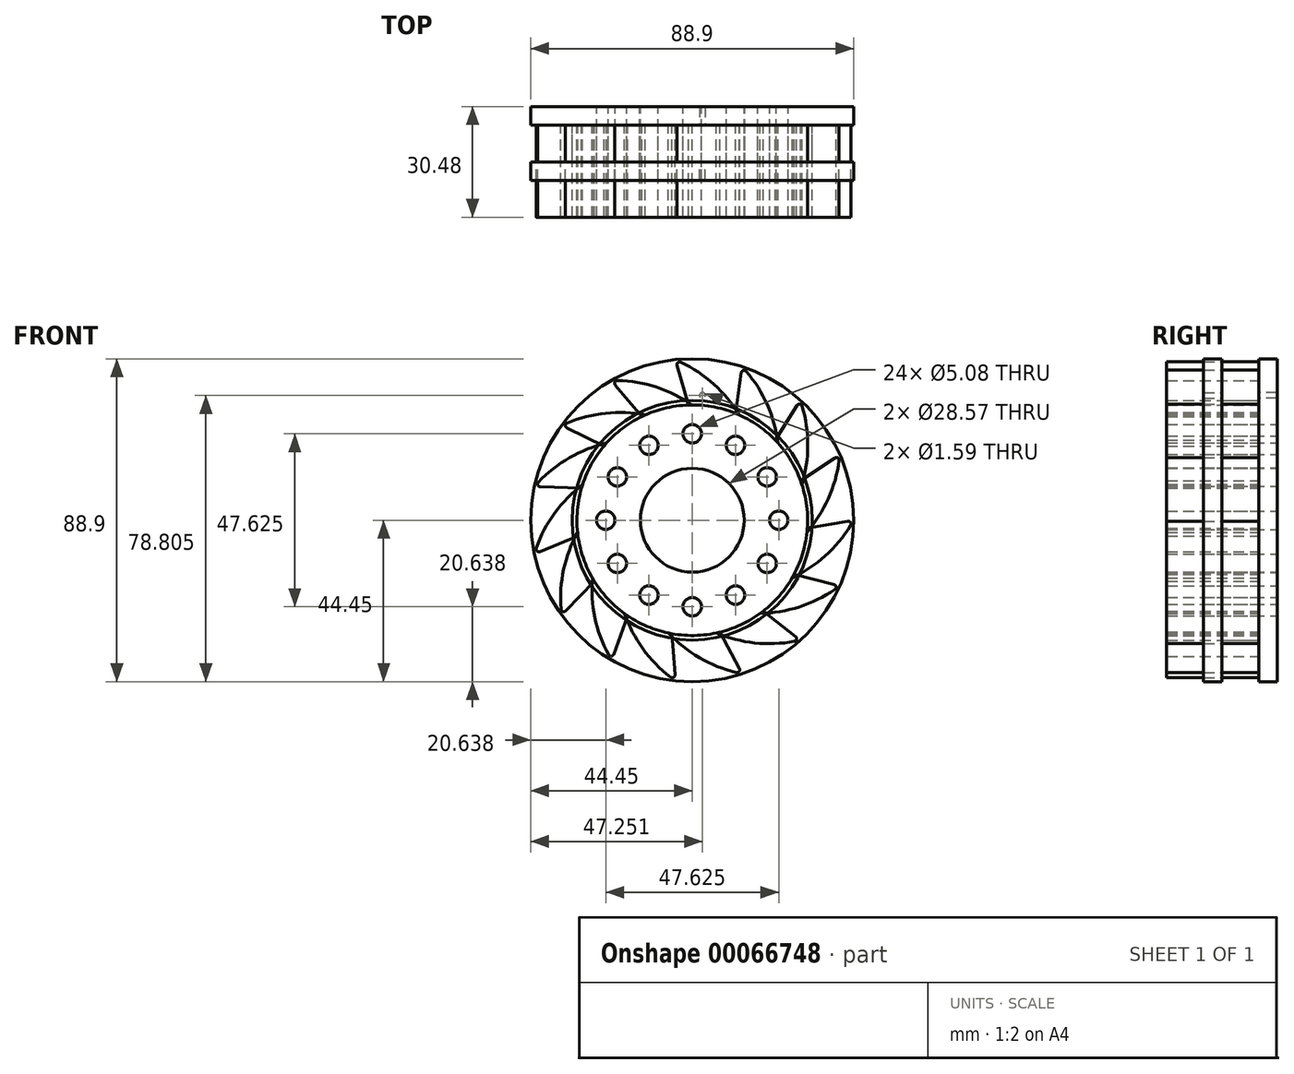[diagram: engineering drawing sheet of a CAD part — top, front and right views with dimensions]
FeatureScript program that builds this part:
annotation { "Feature Type Name" : "Feature", "Feature Type Description" : "" }
export const myFeature = defineFeature(function(context is Context, id is Id, definition is map)
    precondition{}
    {
        {
            var Q0;
            Q0=qCreatedBy(makeId("Front.planeOp"),FACE);
            var sketch = newSketch(context, id + "F0", { "sketchPlane" : qUnion([Q0])});
            skCircle(sketch, "E0", {"center": v(0, 0) * mm, "radius": 14.29 * mm});
            skCircle(sketch, "E1", {"center": v(0, 0) * mm, "radius": 33.02 * mm});
            skCircle(sketch, "E2", {"center": v(0, 0) * mm, "radius": 44.45 * mm});
            skCircle(sketch, "E3", {"center": v(-20.62, 11.9) * mm, "radius": 2.54 * mm});
            skCircle(sketch, "E4.1.0", {"center": v(-11.9, 20.62) * mm, "radius": 2.54 * mm});
            skCircle(sketch, "E4.2.0", {"center": v(0, 23.81) * mm, "radius": 2.54 * mm});
            skLineSegment(sketch, "E4.anchor1", {"start": v(0, 0) * mm, "end": v(-20.62, 11.9) * mm, "construction": true});
            skLineSegment(sketch, "E4.anchor2", {"start": v(0, 0) * mm, "end": v(-23.81, 0) * mm, "construction": true});
            skCircle(sketch, "E5.1.3.0", {"center": v(11.9, 20.62) * mm, "radius": 2.54 * mm});
            skCircle(sketch, "E5.1.4.0", {"center": v(20.62, 11.9) * mm, "radius": 2.54 * mm});
            skCircle(sketch, "E5.1.5.0", {"center": v(23.81, 0) * mm, "radius": 2.54 * mm});
            skCircle(sketch, "E5.1.6.0", {"center": v(20.62, -11.9) * mm, "radius": 2.54 * mm});
            skCircle(sketch, "E5.1.7.0", {"center": v(11.9, -20.62) * mm, "radius": 2.54 * mm});
            skCircle(sketch, "E5.1.8.0", {"center": v(0, -23.81) * mm, "radius": 2.54 * mm});
            skCircle(sketch, "E5.1.9.0", {"center": v(-11.9, -20.62) * mm, "radius": 2.54 * mm});
            skCircle(sketch, "E5.1.10.0", {"center": v(-20.62, -11.9) * mm, "radius": 2.54 * mm});
            skCircle(sketch, "E5.1.11.0", {"center": v(-23.81, 0) * mm, "radius": 2.54 * mm});
            skCircle(sketch, "E6", {"center": v(2.8, 34.36) * mm, "radius": 0.8 * mm});
            skCircle(sketch, "E7", {"center": v(0, 0) * mm, "radius": 23.81 * mm, "construction": true});
            skSolve(sketch);
        }
        {
            var Q0;
            Q0=makeQuery(id+"F0.imprint","IMPRINT",FACE,{"disambiguationData":[TD([[makeQuery(id+"F0.imprint","IMPRINT",EDGE,{"derivedFrom":sQuery(id+"F0.wireOp",EDGE,"E1")}),1.0]])]});
            var Q1;
            Q1=makeQuery(id+"F0.imprint","IMPRINT",FACE,{"disambiguationData":[TD([[makeQuery(id+"F0.imprint","IMPRINT",EDGE,{"derivedFrom":sQuery(id+"F0.wireOp",EDGE,"E0")}),-1.0]])]});
            extrude(context, id + "F1", {"entities" : qUnion([Q0, Q1]), "depth" : 5.08 * mm});
        }
        {
            var Q0;
            Q0 = qSketchRegion(id + "F0", true);
            var Q1;
            Q1=makeQuery(id+"F0.imprint","IMPRINT",FACE,{"disambiguationData":[TD([[makeQuery(id+"F0.imprint","IMPRINT",EDGE,{"derivedFrom":sQuery(id+"F0.wireOp",EDGE,"E0")}),-1.0]])]});
            extrude(context, id + "F2", {"entities" : qUnion([Q0, Q1]), "operationType" : NewBodyOperationType.ADD, "oppositeDirection" : true, "depth" : 5.08 * mm});
        }
        {
            var Q0;
            Q0=makeQuery(id+"F1.opExtrude","SWEPT_BODY",BODY,{"disambiguationData":[OSD([sQuery(id+"F0.wireOp",EDGE,"E0"),sQuery(id+"F0.wireOp",EDGE,"E1"),sQuery(id+"F0.wireOp",EDGE,"E3"),sQuery(id+"F0.wireOp",EDGE,"E4.1.0"),sQuery(id+"F0.wireOp",EDGE,"E4.2.0"),sQuery(id+"F0.wireOp",EDGE,"E5.1.3.0"),sQuery(id+"F0.wireOp",EDGE,"E5.1.4.0"),sQuery(id+"F0.wireOp",EDGE,"E5.1.5.0"),sQuery(id+"F0.wireOp",EDGE,"E5.1.6.0"),sQuery(id+"F0.wireOp",EDGE,"E5.1.7.0"),sQuery(id+"F0.wireOp",EDGE,"E5.1.8.0"),sQuery(id+"F0.wireOp",EDGE,"E5.1.9.0"),sQuery(id+"F0.wireOp",EDGE,"E5.1.10.0"),sQuery(id+"F0.wireOp",EDGE,"E5.1.11.0")])]});
            var Q1;
            Q1=makeQuery(id+"F1.opExtrude","CAP_FACE",FACE,{"disambiguationData":[OSD([sQuery(id+"F0.wireOp",EDGE,"E0"),sQuery(id+"F0.wireOp",EDGE,"E1"),sQuery(id+"F0.wireOp",EDGE,"E3"),sQuery(id+"F0.wireOp",EDGE,"E4.1.0"),sQuery(id+"F0.wireOp",EDGE,"E4.2.0"),sQuery(id+"F0.wireOp",EDGE,"E5.1.3.0"),sQuery(id+"F0.wireOp",EDGE,"E5.1.4.0"),sQuery(id+"F0.wireOp",EDGE,"E5.1.5.0"),sQuery(id+"F0.wireOp",EDGE,"E5.1.6.0"),sQuery(id+"F0.wireOp",EDGE,"E5.1.7.0"),sQuery(id+"F0.wireOp",EDGE,"E5.1.8.0"),sQuery(id+"F0.wireOp",EDGE,"E5.1.9.0"),sQuery(id+"F0.wireOp",EDGE,"E5.1.10.0"),sQuery(id+"F0.wireOp",EDGE,"E5.1.11.0")])],"isStart":false});
            mirror(context, id + "F3", {"operationType" : NewBodyOperationType.ADD, "entities" : qUnion([Q0]), "mirrorPlane" : qUnion([Q1])});
        }
        {
            var Q0;
            Q0=makeQuery(id+"F0.imprint","IMPRINT",FACE,{"disambiguationData":[TD([[makeQuery(id+"F0.imprint","IMPRINT",EDGE,{"derivedFrom":sQuery(id+"F0.wireOp",EDGE,"E0")}),-1.0]])]});
            extrude(context, id + "F4", {"entities" : qUnion([Q0]), "depth" : 25.4 * mm});
        }
        {
            var Q0;
            Q0=qCreatedBy(makeId("Front.planeOp"),FACE);
            var sketch = newSketch(context, id + "F5", { "sketchPlane" : qUnion([Q0])});
            skArc(sketch, "E8", {"start": v(0, 31.75) * mm, "mid": v(-9.8, 36.6) * mm, "end": v(-20.56, 38.48) * mm});
            skLineSegment(sketch, "E9", {"start": v(0, 31.75) * mm, "end": v(0, 12) * mm});
            skLineSegment(sketch, "E10", {"start": v(0, 12) * mm, "end": v(-21.17, 37.23) * mm});
            skLineSegment(sketch, "E11", {"start": v(0, 0) * mm, "end": v(-22.23, 38.5) * mm, "construction": true});
            skCircle(sketch, "E12.0", {"center": v(0, 0) * mm, "radius": 31.75 * mm});
            skPoint(sketch, "E13.visualSharp", {"position": v(-22.23, 38.5) * mm});
            skArc(sketch, "E13.filletArc", {"start": v(-20.56, 38.48) * mm, "mid": v(-21.27, 38.05) * mm, "end": v(-21.17, 37.23) * mm});
            skSolve(sketch);
        }
        {
            var Q0;
            {var subQ0=sQuery(id+"F5.wireOp",EDGE,"E8");Q0=makeQuery(id+"F5.imprint","IMPRINT",FACE,{"disambiguationData":[TD([[makeQuery(id+"F5.imprint","IMPRINT",EDGE,{"derivedFrom":subQ0}),1.0]])]});}
            extrude(context, id + "F6", {"entities" : qUnion([Q0]), "depth" : 25.4 * mm});
        }
        {
            var Q0;
            Q0=makeQuery(id+"F6.opExtrude","SWEPT_BODY",BODY,{"disambiguationData":[OSD([sQuery(id+"F5.wireOp",EDGE,"E8"),sQuery(id+"F5.wireOp",EDGE,"E9"),sQuery(id+"F5.wireOp",EDGE,"E10"),sQuery(id+"F5.wireOp",EDGE,"E12.0")])]});
            var Q1;
            Q1=sQuery(id+"F0.wireOp",EDGE,"E0");
            circularPattern(context, id + "F7", {"entities" : qUnion([Q0]), "axis" : qUnion([Q1]), "angle" : 360 * degree, "instanceCount" : 15, "equalSpace" : true});
        }
    });
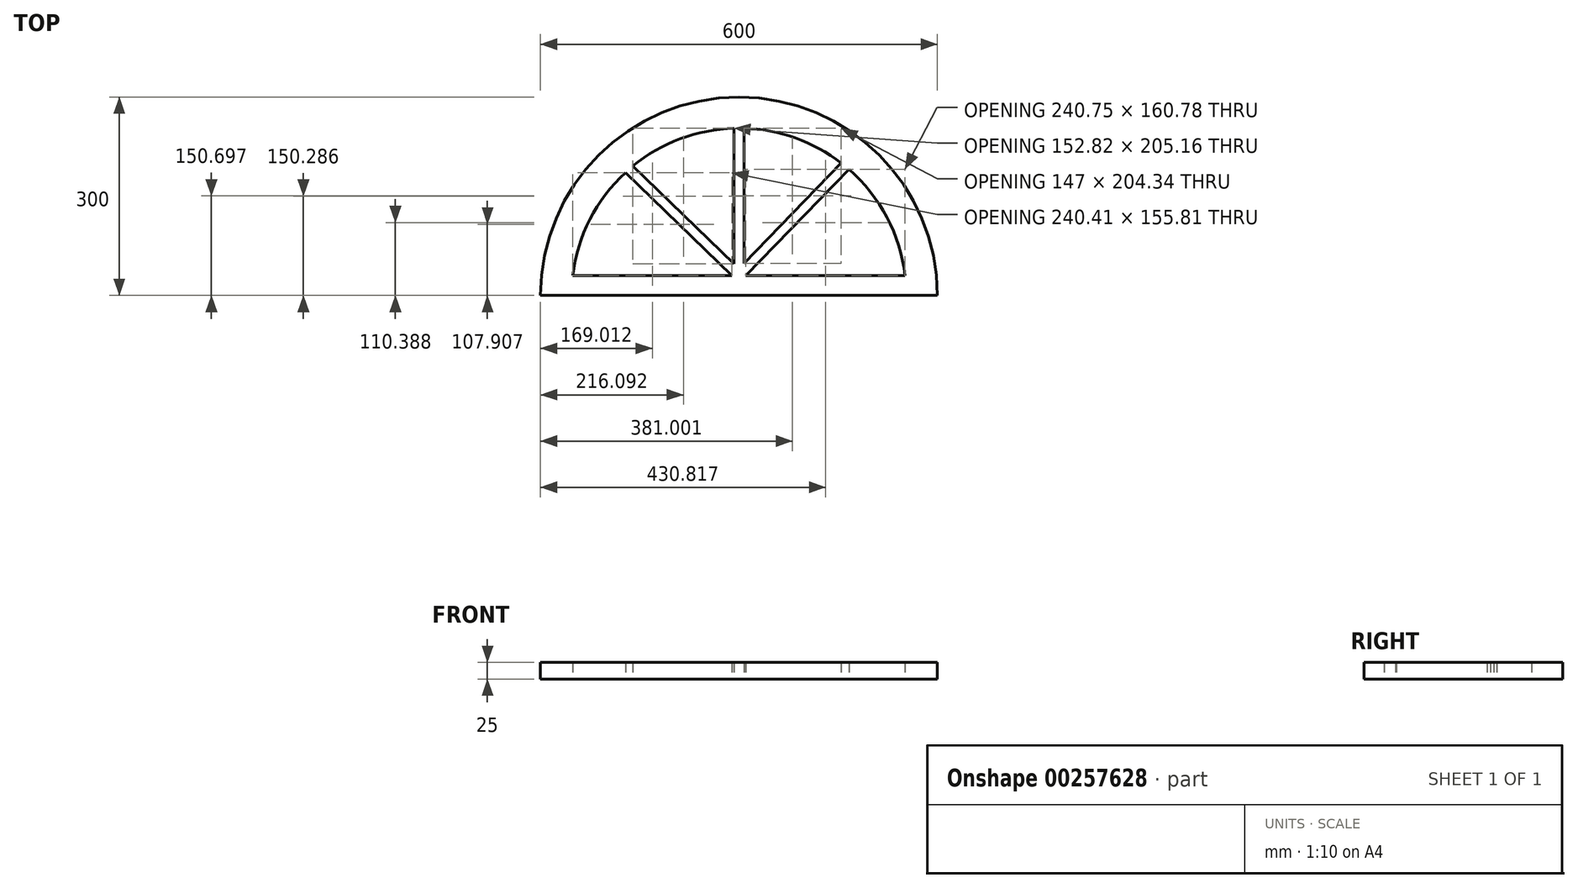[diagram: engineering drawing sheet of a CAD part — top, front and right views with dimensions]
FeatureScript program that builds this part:
annotation { "Feature Type Name" : "Feature", "Feature Type Description" : "" }
export const myFeature = defineFeature(function(context is Context, id is Id, definition is map)
    precondition{}
    {
        {
            var Q0;
            Q0=qCreatedBy(makeId("Top.planeOp"),FACE);
            var sketch = newSketch(context, id + "F0", { "sketchPlane" : qUnion([Q0])});
            skArc(sketch, "E0", {"start": v(300, 0) * mm, "mid": v(0, 300) * mm, "end": v(-300, 0) * mm});
            skLineSegment(sketch, "E1", {"start": v(0, 0) * mm, "end": v(300, 0) * mm});
            skArc(sketch, "E2", {"start": v(251.2, 30) * mm, "mid": v(223.62, 118.3) * mm, "end": v(166.14, 190.78) * mm});
            skLineSegment(sketch, "E3", {"start": v(-251.2, 30) * mm, "end": v(251.2, 30) * mm});
            skLineSegment(sketch, "E4", {"start": v(-300, 0) * mm, "end": v(300, 0) * mm});
            skPoint(sketch, "E5.end.orphan", {"position": v(-225.87, 30) * mm});
            skLineSegment(sketch, "E6", {"start": v(-124.94, 140.56) * mm, "end": v(-10.78, 30) * mm});
            skLineSegment(sketch, "E7", {"start": v(-160.32, 195.7) * mm, "end": v(-7.5, 47.7) * mm});
            skLineSegment(sketch, "E8", {"start": v(-124.94, 140.56) * mm, "end": v(-171.67, 185.81) * mm});
            skArc(sketch, "E9.trimOffspring", {"start": v(-171.67, 185.81) * mm, "mid": v(-225.33, 115) * mm, "end": v(-251.2, 30) * mm});
            skLineSegment(sketch, "E10", {"start": v(-7.5, 187.73) * mm, "end": v(-7.5, 252.87) * mm});
            skLineSegment(sketch, "E11", {"start": v(-7.5, 252.87) * mm, "end": v(-7.5, 47.7) * mm});
            skLineSegment(sketch, "E12", {"start": v(7.5, 187.73) * mm, "end": v(7.5, 252.87) * mm});
            skLineSegment(sketch, "E13", {"start": v(7.5, 252.87) * mm, "end": v(7.5, 48.53) * mm});
            skLineSegment(sketch, "E14", {"start": v(115.54, 160.09) * mm, "end": v(154.5, 200.32) * mm});
            skLineSegment(sketch, "E15", {"start": v(154.5, 200.32) * mm, "end": v(7.5, 48.53) * mm});
            skLineSegment(sketch, "E16", {"start": v(126.32, 149.65) * mm, "end": v(166.14, 190.78) * mm});
            skLineSegment(sketch, "E17", {"start": v(166.14, 190.78) * mm, "end": v(10.44, 30) * mm});
            skPoint(sketch, "E18.start.orphan", {"position": v(0, 30) * mm});
            skArc(sketch, "E19.trimOffspring", {"start": v(-7.5, 252.87) * mm, "mid": v(-88.64, 236.94) * mm, "end": v(-160.32, 195.7) * mm});
            skArc(sketch, "E20.trimOffspring", {"start": v(154.5, 200.32) * mm, "mid": v(85.16, 238.22) * mm, "end": v(7.5, 252.87) * mm});
            skSolve(sketch);
        }
        {
            var Q0;
            Q0 = qSketchRegion(id + "F0", true);
            extrude(context, id + "F1", {"entities" : qUnion([Q0]), "depth" : 25 * mm});
        }
    });
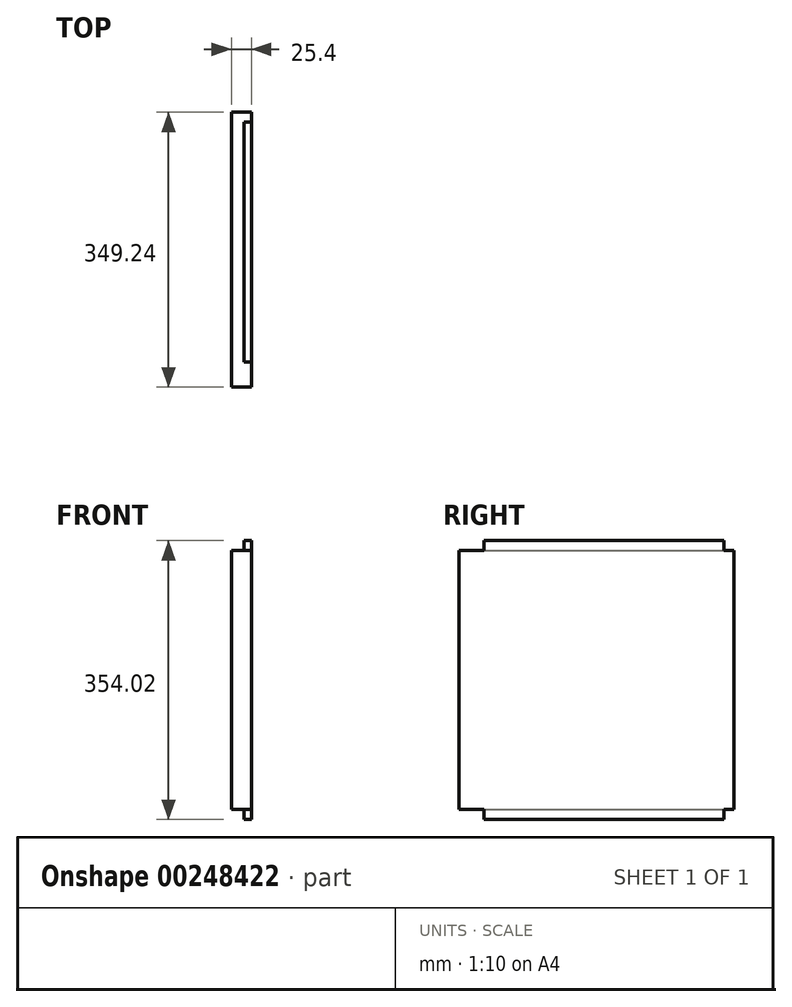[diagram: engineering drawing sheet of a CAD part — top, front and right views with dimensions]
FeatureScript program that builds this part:
annotation { "Feature Type Name" : "Feature", "Feature Type Description" : "" }
export const myFeature = defineFeature(function(context is Context, id is Id, definition is map)
    precondition{}
    {
        {
            var Q0;
            Q0=qCreatedBy(makeId("Right.planeOp"),FACE);
            var sketch = newSketch(context, id + "F0", { "sketchPlane" : qUnion([Q0])});
            skLineSegment(sketch, "E0.bottom", {"start": v(-174.62, 164.3) * mm, "end": v(174.63, 164.3) * mm});
            skLineSegment(sketch, "E0.top", {"start": v(-174.63, -164.3) * mm, "end": v(174.62, -164.3) * mm});
            skLineSegment(sketch, "E0.left", {"start": v(-174.62, 164.3) * mm, "end": v(-174.63, -164.3) * mm});
            skLineSegment(sketch, "E0.right", {"start": v(174.63, 164.3) * mm, "end": v(174.62, -164.3) * mm});
            skPoint(sketch, "E0.middle", {"position": v(0, 0) * mm});
            skSolve(sketch);
        }
        {
            var Q0;
            Q0 = qSketchRegion(id + "F0", true);
            extrude(context, id + "F1", {"entities" : qUnion([Q0]), "endBound" : BoundingType.SYMMETRIC, "depth" : 25.4 * mm});
        }
        {
            var Q0;
            Q0=makeQuery(id+"F1.opExtrude","SWEPT_FACE",FACE,{"disambiguationData":[OSD([sQuery(id+"F0.wireOp",EDGE,"E0.bottom")])]});
            var sketch = newSketch(context, id + "F2", { "sketchPlane" : qUnion([Q0])});
            skLineSegment(sketch, "E1", {"start": v(3.18, -142.87) * mm, "end": v(3.18, 161.93) * mm});
            skLineSegment(sketch, "E2", {"start": v(3.18, 161.93) * mm, "end": v(12.7, 161.93) * mm});
            skLineSegment(sketch, "E3", {"start": v(3.18, -142.88) * mm, "end": v(12.7, -142.88) * mm});
            skLineSegment(sketch, "E4", {"start": v(12.7, -142.88) * mm, "end": v(12.7, 161.93) * mm});
            skSolve(sketch);
        }
        {
            var Q0;
            Q0=makeQuery(id+"F2.imprint","IMPRINT",FACE,{"disambiguationData":[TD([[makeQuery(id+"F2.imprint","IMPRINT",EDGE,{"derivedFrom":sQuery(id+"F2.wireOp",EDGE,"E1")}),-1.0]])]});
            extrude(context, id + "F3", {"entities" : qUnion([Q0]), "operationType" : NewBodyOperationType.ADD, "depth" : 12.7 * mm});
        }
        {
            var Q0;
            Q0=makeQuery(id+"F1.opExtrude","SWEPT_FACE",FACE,{"disambiguationData":[OSD([sQuery(id+"F0.wireOp",EDGE,"E0.top")])]});
            var sketch = newSketch(context, id + "F4", { "sketchPlane" : qUnion([Q0])});
            skLineSegment(sketch, "E5", {"start": v(3.17, 142.88) * mm, "end": v(3.18, -161.93) * mm});
            skLineSegment(sketch, "E6", {"start": v(12.7, 142.88) * mm, "end": v(3.17, 142.88) * mm});
            skLineSegment(sketch, "E7", {"start": v(12.7, -161.93) * mm, "end": v(3.18, -161.93) * mm});
            skLineSegment(sketch, "E8", {"start": v(12.7, 142.88) * mm, "end": v(12.7, -161.93) * mm});
            skSolve(sketch);
        }
        {
            var Q0;
            Q0=makeQuery(id+"F4.imprint","IMPRINT",FACE,{"disambiguationData":[TD([[makeQuery(id+"F4.imprint","IMPRINT",EDGE,{"derivedFrom":sQuery(id+"F4.wireOp",EDGE,"E5")}),1.0]])]});
            extrude(context, id + "F5", {"entities" : qUnion([Q0]), "operationType" : NewBodyOperationType.ADD, "depth" : 12.7 * mm});
        }
    });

TASK
Write out the material from its very beginning through the first line containing "v(20.62, 11.9) *", with both ends included, leaving out the pictures.

WRITTEN SOLUTION
[diagram: engineering drawing sheet of a CAD part — top, front and right views with dimensions]
FeatureScript program that builds this part:
annotation { "Feature Type Name" : "Feature", "Feature Type Description" : "" }
export const myFeature = defineFeature(function(context is Context, id is Id, definition is map)
    precondition{}
    {
        {
            var Q0;
            Q0=qCreatedBy(makeId("Front.planeOp"),FACE);
            var sketch = newSketch(context, id + "F0", { "sketchPlane" : qUnion([Q0])});
            skCircle(sketch, "E0", {"center": v(0, 0) * mm, "radius": 14.29 * mm});
            skCircle(sketch, "E1", {"center": v(0, 0) * mm, "radius": 33.02 * mm});
            skCircle(sketch, "E2", {"center": v(0, 0) * mm, "radius": 44.45 * mm});
            skCircle(sketch, "E3", {"center": v(-20.62, 11.9) * mm, "radius": 2.54 * mm});
            skCircle(sketch, "E4.1.0", {"center": v(-11.9, 20.62) * mm, "radius": 2.54 * mm});
            skCircle(sketch, "E4.2.0", {"center": v(0, 23.81) * mm, "radius": 2.54 * mm});
            skLineSegment(sketch, "E4.anchor1", {"start": v(0, 0) * mm, "end": v(-20.62, 11.9) * mm, "construction": true});
            skLineSegment(sketch, "E4.anchor2", {"start": v(0, 0) * mm, "end": v(-23.81, 0) * mm, "construction": true});
            skCircle(sketch, "E5.1.3.0", {"center": v(11.9, 20.62) * mm, "radius": 2.54 * mm});
            skCircle(sketch, "E5.1.4.0", {"center": v(20.62, 11.9) * mm, "radius": 2.54 * mm});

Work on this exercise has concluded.